To many Israelis, these killings are proof that the uprising is merely a brutish expression of Palestinian hostility. But that attitude ignores the fundamental accomplishments of the intifadeh. Two years of prime-time revolt have wrought an extraordinary shift in international, and especially U.S., public opinion, convincing many of Israel's supporters that the Jewish nation's continued rule over 1.7 million Arabs is dangerous and absurd. And after decades of serving as pawns for larger powers, the Palestinians in the West Bank and Gaza have taken control of the Arab struggle against Israel, forcing the rest of the Arab world to play catch-up. Jordan's King Hussein took his cue last year by revoking his claim to the West Bank. Last December P.L.O. Chairman Yasser Arafat made capital out of the uprising by renouncing terrorism and recognizing Israel's right to exist.
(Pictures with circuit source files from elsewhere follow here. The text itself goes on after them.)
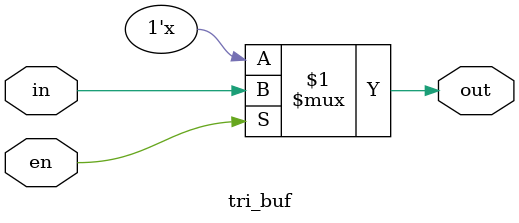
<source format=v>

module tri_buf(
	       out,
	       in,
	       en
	       );

parameter tech = 4;

output 	out;  
input	in;
input	en;

assign out = (en) ? in : 1'bz;

		
endmodule // uc_top_vlog			

</source>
Arafat's excruciating conversion earned the P.L.O. a dialogue with Washington, but brought on nightmares in Jerusalem. Pressure mounted from the Bush Administration and American Jews, and Israeli Prime Minister Yitzhak Shamir finally countered with an initiative last spring that calls for elections among Palestinians in the territories. Representatives chosen there would negotiate a period of autonomy with Israel, to be followed by the promise of talks on a final settlement.
Jerusalem has been in the middle of a game of hot potato ever since. The main obstacle: how to assemble a Palestinian delegation that gives Arafat a voice but allows Israel to pretend that the P.L.O. is not party to negotiations. So far, no formula has been found. While the U.S. is growing impatient with Shamir's delaying tactics, President Bush appears unwilling to expend his political capital by pressuring Shamir. Privately, many U.S. officials have concluded that Shamir is incapable of compromise.
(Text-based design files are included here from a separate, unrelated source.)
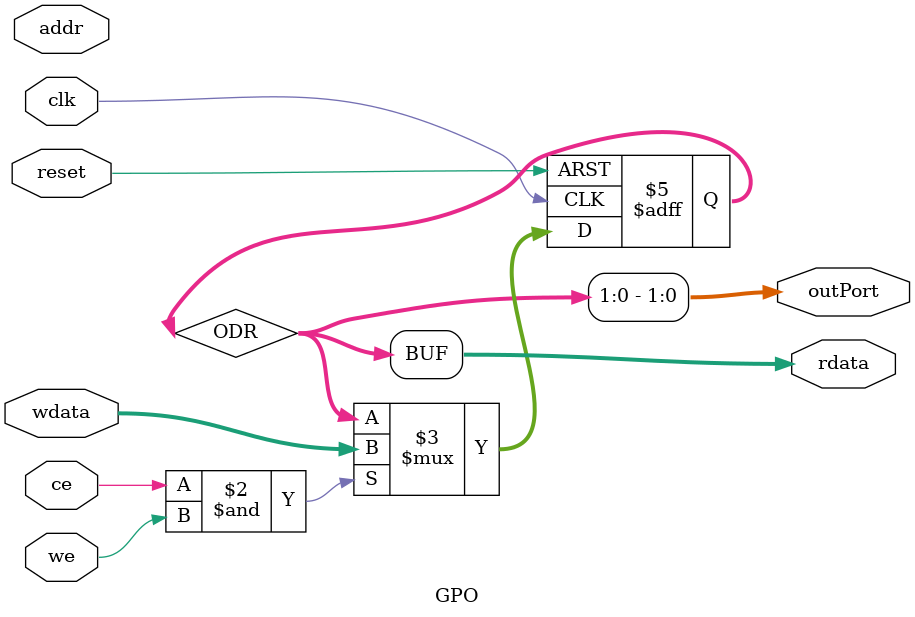
<source format=sv>
`timescale 1ns / 1ps

module GPO(
    input logic         clk,
    input logic         reset,
    input logic         we,
    input logic         ce,
    input logic [1:0]   addr,
    input logic [31:0]  wdata,
    output logic [31:0] rdata,
    output logic [1:0]  outPort
    );

	// GPO Register
    logic [31:0] ODR;

    // output logic
    assign outPort = ODR [3:0];

    // write logic
    always_ff @( posedge clk, posedge reset ) begin : GPO
        if (reset) begin
            ODR <= 0;
        end
        else begin
            if (ce & we) ODR <= wdata;
        end
    end

    // read logic
    assign rdata = ODR;

endmodule

</source>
Most Israelis have grown inured to the disturbances. Except for annual stints in the reserves, few ever come into contact with the violence. "We've simply got used to the intifadeh," says Joseph Alpher, deputy head of the Jaffee Center for Strategic Studies in Tel Aviv. "The hardships are not unbearable." But the insidious effects are profound, and may eventually force Israel to choose between the territorial claims of its more extreme politicians and sheer self-preservation.
Israeli moderates warn that the occupation is corrupting both the army and society. Says Israeli author David Grossman, whose 1988 book, The Yellow Wind, limned the destructive effect on Israel's soul of the continued occupation of the West Bank: "We are training our youngsters to be cruel and brutal. They bring that back home."
Israel's growing number of hard-liners remain unsatisfied with what they see as the army's insufficiently tough approach. Complains Noam Arnon, a spokesman for settlers in Hebron: "This is a war, but the army treats it like a minor disturbance." Yuval Ne'eman, a right-wing Knesset member and advocate of annexation, accuses the government of outright appeasement. "We're moving in the direction of giving up land," he says. "The Arabs have brought Mr. Shamir to his knees."
Few Palestinians would agree. Without some movement in the peace process, they may soon conclude that further violence is the only way to force a political breakthrough. Says Grossman: "I'm afraid things will have to get much worse before they improve. I'm afraid it will have to become a violent crisis." That would suit both Arab and Jewish extremists just fine. Israeli hawks have been waiting for an excuse to pull out the heavy artillery, and Arab radicals are eager to renew their holy war. As the intifadeh enters its third year, both sides seem poised for nothing more than further bloodshed.